Dump the article titles lists (all-titles-in-ns0.gz) unsorted
Closed, DeclinedPublic

Description

For some uses it's useful to have the list of page titles in their natural unsorted order.

It's trivial for anybody to sort these lists if they are distributed unsorted.

It's impossible for anybody to restore these lists to their original order however.

The sort that's done is likely by byte or by codepoint which will be useful for English but for most other languages will be wrong. Sorting an already sorted list into a similar but different order is close to worst case for quicksort which most text file sorters use.

Retrieving the page titles from the full dump is a lot more work than the sorting would be, and is more error prone.

It would save a bit of work on the servers that do all the sorting for every wiki each time a new dump is made.


Version: unspecified
Severity: enhancement

Details

Reference
bz14415

Event Timeline

bzimport raised the priority of this task from to Medium.Nov 21 2014, 10:08 PM
bzimport set Reference to bz14415.

There's no such thing as unsorted, just different possible sort orders.

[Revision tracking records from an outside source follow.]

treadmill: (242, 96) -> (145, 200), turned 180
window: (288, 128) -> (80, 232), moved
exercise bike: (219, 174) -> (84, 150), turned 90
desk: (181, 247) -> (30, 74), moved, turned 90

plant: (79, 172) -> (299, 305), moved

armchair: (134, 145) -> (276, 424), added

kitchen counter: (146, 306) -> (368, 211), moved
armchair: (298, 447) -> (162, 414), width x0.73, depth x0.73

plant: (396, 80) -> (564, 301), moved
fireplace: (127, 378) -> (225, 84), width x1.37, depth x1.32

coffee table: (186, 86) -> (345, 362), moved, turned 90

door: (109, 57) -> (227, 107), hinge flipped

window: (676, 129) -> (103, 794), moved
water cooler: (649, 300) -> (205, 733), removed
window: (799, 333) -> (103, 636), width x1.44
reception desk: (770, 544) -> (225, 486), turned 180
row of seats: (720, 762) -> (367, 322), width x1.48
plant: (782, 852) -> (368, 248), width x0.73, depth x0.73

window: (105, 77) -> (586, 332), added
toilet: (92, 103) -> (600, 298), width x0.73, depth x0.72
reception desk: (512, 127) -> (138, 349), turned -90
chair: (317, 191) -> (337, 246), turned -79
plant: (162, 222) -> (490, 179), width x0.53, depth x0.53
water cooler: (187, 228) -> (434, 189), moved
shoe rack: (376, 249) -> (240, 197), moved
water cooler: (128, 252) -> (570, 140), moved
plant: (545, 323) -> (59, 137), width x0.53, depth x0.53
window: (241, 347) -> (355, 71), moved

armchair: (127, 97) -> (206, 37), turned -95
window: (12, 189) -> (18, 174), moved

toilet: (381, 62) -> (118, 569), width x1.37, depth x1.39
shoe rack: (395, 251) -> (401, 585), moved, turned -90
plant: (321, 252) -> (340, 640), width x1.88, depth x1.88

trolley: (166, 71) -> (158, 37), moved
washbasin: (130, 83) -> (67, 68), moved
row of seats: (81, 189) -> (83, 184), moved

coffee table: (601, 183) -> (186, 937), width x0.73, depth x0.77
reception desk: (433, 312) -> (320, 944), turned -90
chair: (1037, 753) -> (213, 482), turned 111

They come out of the database in raw index order (namespace, title). If you want some other order, you can trivially sort them yourself.

Please look at one of these files. It's "raw index order" I'm asking for.

The files are not provided in "raw index order" but in fact are provided sorted.

They come out in the natural index order. Here's the query:

"select page_title from page where page_namespace=0;"

That would follow the (page_namespace,page_title) index.

Note that if you want them in some other order, like say page ID order, you can get that by pulling the stub XML dumps. These include page & revision metadata, ordered by page ID then revision ID. (The current-version only ones would only include the latest revision, which you can easily discard.)